The most common exemplification of machine learning are product recommendations that are offered through mostly all e-commerce platforms. The way they work is simple: for each item (we'll call it X), Amazon, eBay or Netflix create a collective of other related items. The items in the collective are based on X's genre, on what other consumers have purchased in addition to X, X's most likely complements, among other factors. The recommendations are then provided from that collective.

Facebook's facial recognition software is another prime example of machine learning. Facebook's facial recognition-powered photo app, Moments, packages pictures together by the event they're taken at, and applies facial recognition technology to identify who's in each picture. Once users create their "moments", they can share them with other people who attended the same event, and in this way, every one ends up having the photos that they were in.

As Facebook says: "It's hard to get the photos your friends have taken of you, and everyone always insists on taking that same group shot with multiple phones to ensure they get a copy. Even if you do end up getting some of your friends' photos, it's difficult to keep them all organised in one place on your phone."

The true vigor of machine learning resonated with Google's self-driving car. The notion that a car can self-drive and operate without a driver was striking enough, but what was more remarkable was how the car got programmed to self-drive - by observing people driving, and driving millions of miles. The act of programming itself was human-free.

Nevertheless, the applicability of machine learning will break new grounds when it solves problems that humans have been forever battling with. One of those is curing the leading cause of death in the world - cancer.

In one study, researchers from MIT and Stanford "propose models that use machines to suggest regimens to be tested in phase II and phase III trials." The models could help cut costs and accelerate clinical trials. Their work also focuses on combination therapy, arguably the toughest to model but has been proven the more effective for most cancers.
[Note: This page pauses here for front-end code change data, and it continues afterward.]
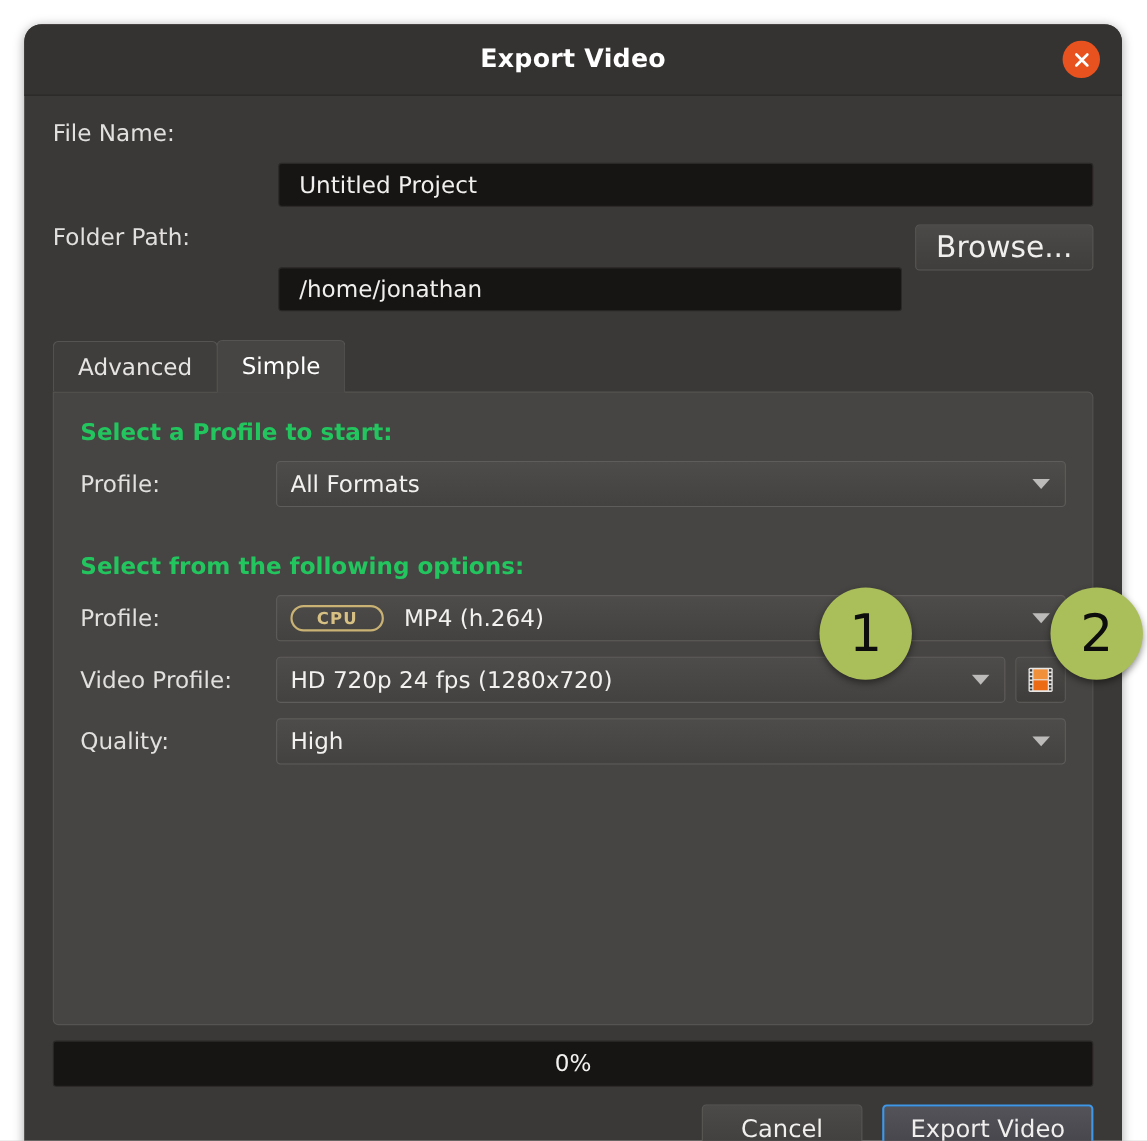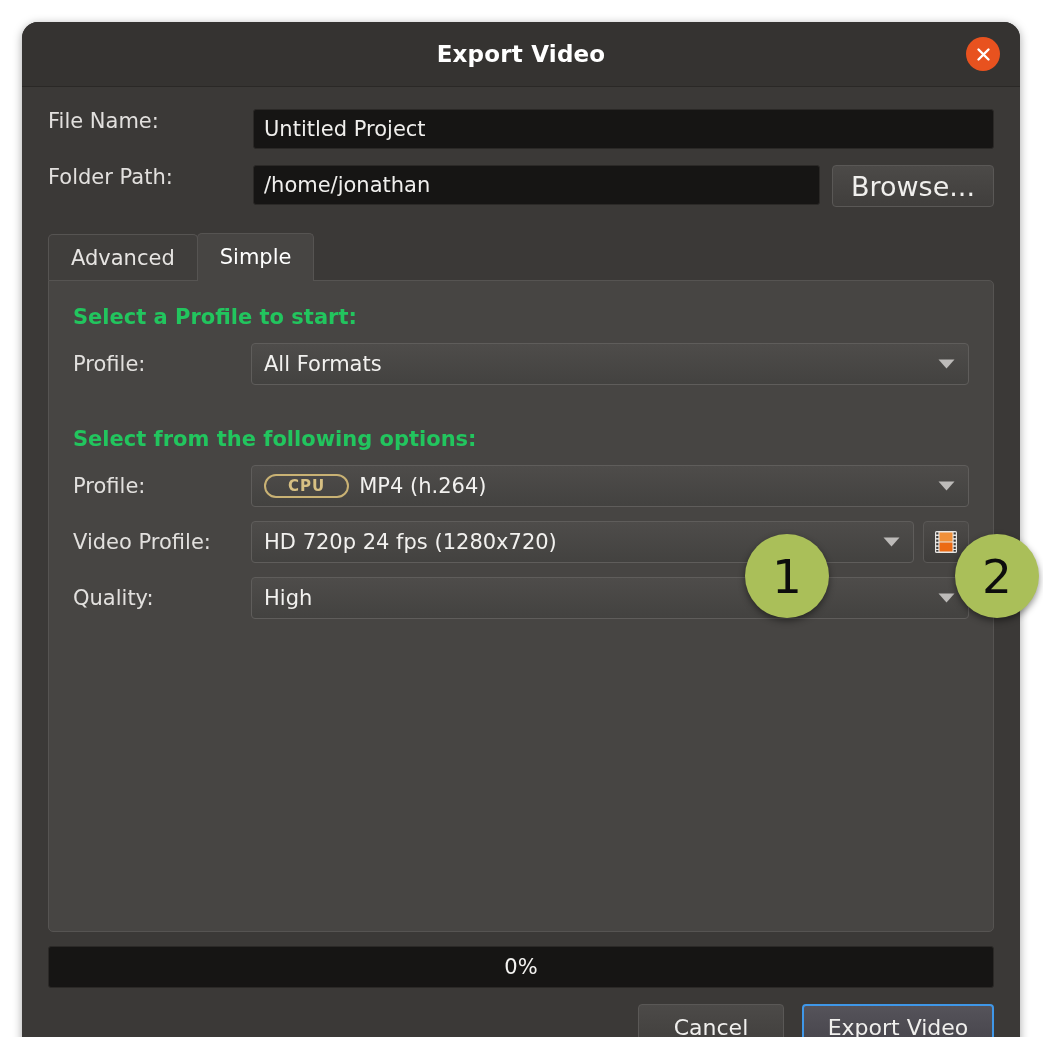--- a/index.html
+++ b/index.html
@@ -93,9 +93,10 @@
     font-size: 21px;
     display: flex;
     align-items: center;
-    padding: 0 10px;
+    padding: 0 18px;
     box-sizing: border-box;
     cursor: text;
+    margin-top: 39px;
   }
   .btn {
     background: linear-gradient(#4c4a48, #403e3c);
The second study, by researchers from Regenstrief Institute and Indiana University School of Informatics and Computing, discovered that algorithm-powered tools were as good as or better than human reviewers in detecting cancer cases using data from specific reports. Furthermore, the algorithm-powered approach was faster and more efficient in comparison to human aided diagnosis.

"Machine learning can now support ideas and concepts that we have been aware of for decades, such as a basic understanding of medical terms," said study senior author Shaun Grannis, Interim Director of the Regenstrief Center of Biomedical Informatics. "We found that artificial intelligence was as least as accurate as humans in identifying cancer cases from free-text clinical data. For example the computer 'learned' that the word 'sheet' or 'sheets' signified cancer as 'sheet' or 'sheets of cells' are used in pathology reports to indicate malignancy."

Our overreliance on technology occasionally elicits claims that we are giving it more credit that it's due, and in essence we have it fall short by over-trusting it with problems that are above its paygrade. Finding a cure to cancer has been an arduous process for mankind. The power we have given machine learning can confidently be warranted if it can potentially help in this quest.